> [TRY IT]: Could you repeat every record below exactly as written?

> [AVAILABLE DATA]:
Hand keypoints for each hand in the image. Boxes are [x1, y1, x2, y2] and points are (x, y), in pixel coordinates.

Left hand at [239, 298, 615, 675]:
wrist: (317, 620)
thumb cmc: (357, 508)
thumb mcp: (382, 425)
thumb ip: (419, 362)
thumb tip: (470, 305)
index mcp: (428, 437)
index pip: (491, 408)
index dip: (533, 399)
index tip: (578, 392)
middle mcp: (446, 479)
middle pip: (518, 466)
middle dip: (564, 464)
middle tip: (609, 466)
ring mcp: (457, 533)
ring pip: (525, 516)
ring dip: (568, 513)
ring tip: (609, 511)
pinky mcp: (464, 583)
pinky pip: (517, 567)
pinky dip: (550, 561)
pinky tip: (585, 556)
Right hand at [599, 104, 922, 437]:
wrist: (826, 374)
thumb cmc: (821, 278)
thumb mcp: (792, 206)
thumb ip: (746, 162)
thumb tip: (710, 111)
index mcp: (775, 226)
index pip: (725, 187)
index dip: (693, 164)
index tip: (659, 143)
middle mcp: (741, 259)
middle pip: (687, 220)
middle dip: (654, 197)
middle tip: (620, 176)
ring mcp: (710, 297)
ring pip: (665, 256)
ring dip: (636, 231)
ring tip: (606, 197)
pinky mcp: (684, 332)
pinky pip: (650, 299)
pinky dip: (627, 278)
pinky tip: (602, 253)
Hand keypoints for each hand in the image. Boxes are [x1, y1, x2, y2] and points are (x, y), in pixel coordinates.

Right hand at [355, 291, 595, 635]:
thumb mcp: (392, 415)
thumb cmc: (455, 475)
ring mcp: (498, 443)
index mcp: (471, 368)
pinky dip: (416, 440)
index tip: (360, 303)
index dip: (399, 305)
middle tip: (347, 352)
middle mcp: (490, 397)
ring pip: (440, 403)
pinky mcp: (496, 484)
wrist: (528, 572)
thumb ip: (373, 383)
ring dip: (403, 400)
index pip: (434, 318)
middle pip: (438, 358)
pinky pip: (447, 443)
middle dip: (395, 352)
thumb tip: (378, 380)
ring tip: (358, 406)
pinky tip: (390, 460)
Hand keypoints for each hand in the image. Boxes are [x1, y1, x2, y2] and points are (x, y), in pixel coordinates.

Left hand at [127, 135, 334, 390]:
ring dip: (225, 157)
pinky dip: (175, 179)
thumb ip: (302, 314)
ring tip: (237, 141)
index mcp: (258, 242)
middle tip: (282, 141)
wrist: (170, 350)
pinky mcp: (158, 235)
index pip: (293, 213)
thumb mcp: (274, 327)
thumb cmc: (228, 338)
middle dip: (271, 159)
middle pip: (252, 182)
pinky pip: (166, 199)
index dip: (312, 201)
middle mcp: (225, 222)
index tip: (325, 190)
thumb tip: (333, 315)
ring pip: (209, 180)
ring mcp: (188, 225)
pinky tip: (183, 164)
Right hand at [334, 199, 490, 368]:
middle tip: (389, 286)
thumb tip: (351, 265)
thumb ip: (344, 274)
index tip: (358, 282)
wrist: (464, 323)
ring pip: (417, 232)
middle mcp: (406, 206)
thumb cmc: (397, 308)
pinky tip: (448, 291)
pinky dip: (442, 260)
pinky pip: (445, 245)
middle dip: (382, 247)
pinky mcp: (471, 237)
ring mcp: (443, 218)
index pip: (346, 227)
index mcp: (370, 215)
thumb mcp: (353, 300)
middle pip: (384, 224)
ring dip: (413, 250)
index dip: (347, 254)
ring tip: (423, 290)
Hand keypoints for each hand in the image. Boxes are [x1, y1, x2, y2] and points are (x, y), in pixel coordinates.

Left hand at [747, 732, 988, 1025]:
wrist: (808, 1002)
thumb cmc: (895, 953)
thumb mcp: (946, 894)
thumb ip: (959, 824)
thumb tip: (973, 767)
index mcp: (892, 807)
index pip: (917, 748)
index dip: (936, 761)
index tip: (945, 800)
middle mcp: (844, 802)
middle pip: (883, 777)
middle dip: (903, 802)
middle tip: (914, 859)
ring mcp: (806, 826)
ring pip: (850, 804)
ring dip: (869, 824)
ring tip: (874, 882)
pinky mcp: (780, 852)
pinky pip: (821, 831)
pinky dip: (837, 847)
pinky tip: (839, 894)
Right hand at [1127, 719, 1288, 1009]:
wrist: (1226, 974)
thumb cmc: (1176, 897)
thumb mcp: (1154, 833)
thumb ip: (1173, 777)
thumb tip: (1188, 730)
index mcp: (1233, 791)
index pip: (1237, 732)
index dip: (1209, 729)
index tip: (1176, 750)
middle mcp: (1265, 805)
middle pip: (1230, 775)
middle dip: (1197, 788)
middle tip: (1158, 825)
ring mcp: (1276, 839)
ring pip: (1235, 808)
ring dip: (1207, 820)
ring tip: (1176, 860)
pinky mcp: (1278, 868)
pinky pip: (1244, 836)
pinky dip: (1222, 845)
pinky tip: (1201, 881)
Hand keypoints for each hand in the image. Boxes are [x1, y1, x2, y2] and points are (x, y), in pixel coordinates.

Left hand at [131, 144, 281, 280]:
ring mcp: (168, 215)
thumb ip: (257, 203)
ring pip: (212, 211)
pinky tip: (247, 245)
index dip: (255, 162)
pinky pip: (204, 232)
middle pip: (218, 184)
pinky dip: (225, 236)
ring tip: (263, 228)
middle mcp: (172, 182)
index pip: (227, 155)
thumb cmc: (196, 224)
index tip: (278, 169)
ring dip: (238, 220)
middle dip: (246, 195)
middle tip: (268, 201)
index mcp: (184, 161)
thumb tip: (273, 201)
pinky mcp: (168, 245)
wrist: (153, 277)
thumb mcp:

> [YOUR RESPONSE]:
Hand keypoints for each hand in the image. Boxes are [x1, y1, x2, y2] and points are (x, y), in pixel coordinates.

Left hand at [239, 298, 615, 675]:
wrist: (317, 620)
thumb cmc: (357, 508)
thumb mcp: (382, 425)
thumb ip: (419, 362)
thumb tip: (470, 305)
index mcp: (428, 437)
index pip: (491, 408)
index dip: (533, 399)
index tip: (578, 392)
middle mcp: (446, 479)
middle pip: (518, 466)
middle dip: (564, 464)
middle tip: (609, 466)
ring mcp: (457, 533)
ring pip: (525, 516)
ring dip: (568, 513)
ring tip: (609, 511)
pinky mcp: (464, 583)
pinky pip: (517, 567)
pinky dip: (550, 561)
pinky tip: (585, 556)
Right hand at [599, 104, 922, 437]:
wrist: (826, 374)
thumb cmc: (821, 278)
thumb mcp: (792, 206)
thumb ip: (746, 162)
thumb tip: (710, 111)
index mcp: (775, 226)
index pip: (725, 187)
index dip: (693, 164)
index tip: (659, 143)
middle mcp: (741, 259)
middle pip: (687, 220)
middle dip: (654, 197)
middle tip: (620, 176)
ring mcp: (710, 297)
ring pip: (665, 256)
ring dip: (636, 231)
ring tip: (606, 197)
pinky mcp: (684, 332)
pinky pip: (650, 299)
pinky dip: (627, 278)
pinky tip: (602, 253)
Hand keypoints for each hand in the image. Boxes are [x1, y1, x2, y2] and points are (x, y), in pixel coordinates.

Right hand at [355, 291, 595, 635]:
thumb mcp: (392, 415)
thumb cmc: (455, 475)
ring mcp: (498, 443)
index mcp: (471, 368)
pinky dip: (416, 440)
index tip: (360, 303)
index dip: (399, 305)
middle tip: (347, 352)
middle mcp: (490, 397)
ring pip: (440, 403)
pinky mcp: (496, 484)
wrist: (528, 572)
thumb ip: (373, 383)
ring dip: (403, 400)
index pip: (434, 318)
middle pip: (438, 358)
pinky pip: (447, 443)
middle dip: (395, 352)
thumb tip: (378, 380)
ring tip: (358, 406)
pinky tip: (390, 460)
Hand keypoints for each hand in the image. Boxes are [x1, y1, x2, y2] and points are (x, y), in pixel coordinates.

Left hand at [127, 135, 334, 390]:
ring dip: (225, 157)
pinky dip: (175, 179)
thumb ip: (302, 314)
ring tip: (237, 141)
index mcp: (258, 242)
middle tip: (282, 141)
wrist: (170, 350)
pinky mcp: (158, 235)
index pip: (293, 213)
thumb mcp: (274, 327)
thumb cmc: (228, 338)
middle dip: (271, 159)
middle pip: (252, 182)
pinky pip: (166, 199)
index dip: (312, 201)
middle mcp: (225, 222)
index tip: (325, 190)
thumb tip: (333, 315)
ring pip: (209, 180)
ring mcp: (188, 225)
pinky tip: (183, 164)
Right hand at [334, 199, 490, 368]:
middle tip: (389, 286)
thumb tip: (351, 265)
thumb ip: (344, 274)
index tip: (358, 282)
wrist: (464, 323)
ring pip: (417, 232)
middle mcp: (406, 206)
thumb cmc: (397, 308)
pinky tip: (448, 291)
pinky dip: (442, 260)
pinky pip: (445, 245)
middle dip: (382, 247)
pinky mcp: (471, 237)
ring mcp: (443, 218)
index pip: (346, 227)
index mcp: (370, 215)
thumb mcp: (353, 300)
middle pip: (384, 224)
ring dip: (413, 250)
index dip: (347, 254)
ring tip: (423, 290)
Hand keypoints for each hand in the image. Boxes are [x1, y1, x2, y2] and points are (x, y), in pixel coordinates.

Left hand at [747, 732, 988, 1025]:
wrist: (808, 1002)
thumb cmc: (895, 953)
thumb mcp: (946, 894)
thumb ip: (959, 824)
thumb tip: (973, 767)
index mcp: (892, 807)
index pip: (917, 748)
index dip: (936, 761)
index tip: (945, 800)
middle mcp: (844, 802)
middle pip: (883, 777)
middle dip: (903, 802)
middle tip: (914, 859)
ring mcp: (806, 826)
ring pip: (850, 804)
ring dip: (869, 824)
ring tip: (874, 882)
pinky mcp: (780, 852)
pinky pip: (821, 831)
pinky dip: (837, 847)
pinky tip: (839, 894)
Right hand at [1127, 719, 1288, 1009]:
wrist: (1226, 974)
thumb cmc: (1176, 897)
thumb mcp: (1154, 833)
thumb ip: (1173, 777)
thumb tip: (1188, 730)
index mcp: (1233, 791)
index pip: (1237, 732)
index dip: (1209, 729)
index tip: (1176, 750)
middle mcp: (1265, 805)
middle pip: (1230, 775)
middle dip: (1197, 788)
middle tip: (1158, 825)
ring mcp: (1276, 839)
ring pip: (1235, 808)
ring dip: (1207, 820)
ring tip: (1176, 860)
pinky mcp: (1278, 868)
pinky pip: (1244, 836)
pinky dip: (1222, 845)
pinky tip: (1201, 881)
Hand keypoints for each hand in the image. Boxes are [x1, y1, x2, y2] and points are (x, y), in pixel coordinates.

Left hand at [131, 144, 281, 280]:
ring mcp: (168, 215)
thumb ip: (257, 203)
ring pip: (212, 211)
pinky tip: (247, 245)
index dip: (255, 162)
pinky pip: (204, 232)
middle pip: (218, 184)
pinky dip: (225, 236)
ring tip: (263, 228)
middle mcp: (172, 182)
index pip: (227, 155)
thumb cmc: (196, 224)
index tip: (278, 169)
ring dip: (238, 220)
middle dip: (246, 195)
middle tip: (268, 201)
index mcp: (184, 161)
thumb tip: (273, 201)
pinky mcp: (168, 245)
wrist: (153, 277)
thumb mcp:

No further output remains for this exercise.